_TASK DETAILS_
Give back, unchanged, each line from the one containing "mydecoder24vlog decoder0 (~in[2], in[1:0], out[3:0]);" through the last line of the entries below.
RECORDED DATA below:
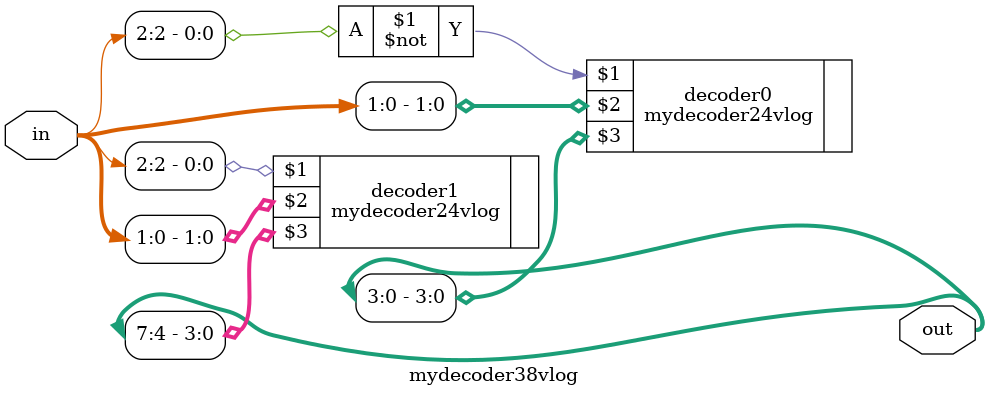
<source format=v>
`timescale 1ps / 1ps
module mydecoder38vlog( in, out );
    input [2:0] in;
    output [7:0] out;
	 wire inv;
	 
		//not inverter0(wire1, in[2]);
		mydecoder24vlog decoder1 (in[2], in[1:0], out[7:4]);
		mydecoder24vlog decoder0 (~in[2], in[1:0], out[3:0]);
	
endmodule

</source>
End of RECORDED DATA.
_ANSWER BOX_
		mydecoder24vlog decoder0 (~in[2], in[1:0], out[3:0]);
	
endmodule

</source>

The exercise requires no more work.